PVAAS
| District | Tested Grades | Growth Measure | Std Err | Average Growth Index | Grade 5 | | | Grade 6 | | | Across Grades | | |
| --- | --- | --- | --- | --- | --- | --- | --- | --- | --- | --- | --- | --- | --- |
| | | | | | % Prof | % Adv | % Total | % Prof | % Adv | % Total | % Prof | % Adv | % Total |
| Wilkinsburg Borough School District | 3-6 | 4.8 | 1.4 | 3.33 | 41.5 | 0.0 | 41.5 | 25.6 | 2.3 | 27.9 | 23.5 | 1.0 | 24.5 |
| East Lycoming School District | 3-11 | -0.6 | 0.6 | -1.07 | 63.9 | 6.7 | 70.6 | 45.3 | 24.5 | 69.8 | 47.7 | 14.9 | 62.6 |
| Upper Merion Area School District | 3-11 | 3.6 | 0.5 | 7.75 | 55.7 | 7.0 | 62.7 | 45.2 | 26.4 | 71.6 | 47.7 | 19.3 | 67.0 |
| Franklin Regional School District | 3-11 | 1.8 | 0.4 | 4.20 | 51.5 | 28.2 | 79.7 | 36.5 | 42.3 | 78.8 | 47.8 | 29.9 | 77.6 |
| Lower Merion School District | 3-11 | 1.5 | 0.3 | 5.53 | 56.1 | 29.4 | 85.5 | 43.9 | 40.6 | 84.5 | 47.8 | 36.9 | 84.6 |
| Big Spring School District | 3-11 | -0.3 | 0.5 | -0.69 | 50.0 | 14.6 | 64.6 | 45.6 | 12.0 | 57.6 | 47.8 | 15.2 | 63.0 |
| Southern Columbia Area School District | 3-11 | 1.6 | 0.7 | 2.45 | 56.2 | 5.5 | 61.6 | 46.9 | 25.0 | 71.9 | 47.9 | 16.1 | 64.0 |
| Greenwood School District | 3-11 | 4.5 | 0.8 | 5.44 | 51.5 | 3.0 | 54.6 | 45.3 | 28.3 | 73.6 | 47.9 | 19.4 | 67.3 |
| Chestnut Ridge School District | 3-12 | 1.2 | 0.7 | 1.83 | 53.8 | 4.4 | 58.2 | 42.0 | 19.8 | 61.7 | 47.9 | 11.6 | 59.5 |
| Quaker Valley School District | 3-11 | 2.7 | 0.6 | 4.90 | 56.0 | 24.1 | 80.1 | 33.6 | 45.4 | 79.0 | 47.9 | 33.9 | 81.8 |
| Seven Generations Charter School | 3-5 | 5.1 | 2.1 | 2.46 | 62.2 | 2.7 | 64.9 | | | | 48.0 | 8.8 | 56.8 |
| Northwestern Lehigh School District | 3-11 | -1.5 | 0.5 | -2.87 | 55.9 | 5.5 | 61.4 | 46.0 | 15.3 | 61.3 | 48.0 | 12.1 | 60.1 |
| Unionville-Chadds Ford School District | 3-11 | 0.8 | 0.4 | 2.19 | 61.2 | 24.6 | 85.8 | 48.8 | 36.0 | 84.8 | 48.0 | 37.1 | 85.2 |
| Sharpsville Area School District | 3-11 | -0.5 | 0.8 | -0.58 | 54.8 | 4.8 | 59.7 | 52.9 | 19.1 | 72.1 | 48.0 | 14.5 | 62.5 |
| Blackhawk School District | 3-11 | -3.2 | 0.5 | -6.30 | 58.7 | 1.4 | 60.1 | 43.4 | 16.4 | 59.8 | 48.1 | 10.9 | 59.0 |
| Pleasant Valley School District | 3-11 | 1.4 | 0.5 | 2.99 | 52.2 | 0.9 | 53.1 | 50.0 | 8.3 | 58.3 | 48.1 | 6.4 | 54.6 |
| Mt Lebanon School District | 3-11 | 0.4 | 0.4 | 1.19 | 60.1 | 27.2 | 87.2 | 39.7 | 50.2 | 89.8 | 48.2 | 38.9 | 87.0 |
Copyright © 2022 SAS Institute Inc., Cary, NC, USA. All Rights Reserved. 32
********************
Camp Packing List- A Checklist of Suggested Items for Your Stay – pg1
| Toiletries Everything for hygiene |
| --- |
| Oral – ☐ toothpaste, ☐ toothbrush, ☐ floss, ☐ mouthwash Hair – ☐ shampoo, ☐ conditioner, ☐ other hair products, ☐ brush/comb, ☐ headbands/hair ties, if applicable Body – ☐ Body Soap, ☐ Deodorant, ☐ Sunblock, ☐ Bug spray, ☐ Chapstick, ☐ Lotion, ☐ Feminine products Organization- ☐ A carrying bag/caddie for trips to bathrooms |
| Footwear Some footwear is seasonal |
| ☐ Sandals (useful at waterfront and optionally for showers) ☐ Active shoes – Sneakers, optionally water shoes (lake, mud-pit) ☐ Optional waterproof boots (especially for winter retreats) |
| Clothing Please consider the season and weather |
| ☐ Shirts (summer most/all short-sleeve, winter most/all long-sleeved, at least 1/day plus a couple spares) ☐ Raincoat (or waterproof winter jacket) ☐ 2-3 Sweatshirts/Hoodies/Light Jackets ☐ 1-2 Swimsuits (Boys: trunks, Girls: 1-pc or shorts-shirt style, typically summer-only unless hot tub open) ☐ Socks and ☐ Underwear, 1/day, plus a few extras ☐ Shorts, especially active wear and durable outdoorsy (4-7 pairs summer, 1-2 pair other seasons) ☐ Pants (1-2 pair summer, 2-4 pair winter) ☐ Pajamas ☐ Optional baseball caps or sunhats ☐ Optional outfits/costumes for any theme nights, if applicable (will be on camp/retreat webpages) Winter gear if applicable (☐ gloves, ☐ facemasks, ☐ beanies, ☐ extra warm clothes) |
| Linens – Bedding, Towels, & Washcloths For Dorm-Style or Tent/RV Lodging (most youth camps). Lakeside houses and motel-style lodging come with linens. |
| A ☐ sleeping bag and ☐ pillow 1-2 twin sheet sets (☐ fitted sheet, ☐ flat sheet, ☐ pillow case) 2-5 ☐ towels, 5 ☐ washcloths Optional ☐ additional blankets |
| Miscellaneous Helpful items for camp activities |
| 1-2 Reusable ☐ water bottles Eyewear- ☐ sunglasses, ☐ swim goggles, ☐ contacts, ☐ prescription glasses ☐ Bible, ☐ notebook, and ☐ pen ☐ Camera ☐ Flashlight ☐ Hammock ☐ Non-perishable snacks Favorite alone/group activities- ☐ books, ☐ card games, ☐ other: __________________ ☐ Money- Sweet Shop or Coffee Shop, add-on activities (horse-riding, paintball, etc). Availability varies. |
********************
- **ASSIGNED TASK**: The lines above starting at the one that contains "38.9 | 87.0 |" and ending at the one that contains "Copyright © 2022" must be transcribed exactly, and no other lines may appear.

- **RESPONSE TO THE TASK**:
| Mt Lebanon School District | 3-11 | 0.4 | 0.4 | 1.19 | 60.1 | 27.2 | 87.2 | 39.7 | 50.2 | 89.8 | 48.2 | 38.9 | 87.0 |
Copyright © 2022 SAS Institute Inc., Cary, NC, USA. All Rights Reserved. 32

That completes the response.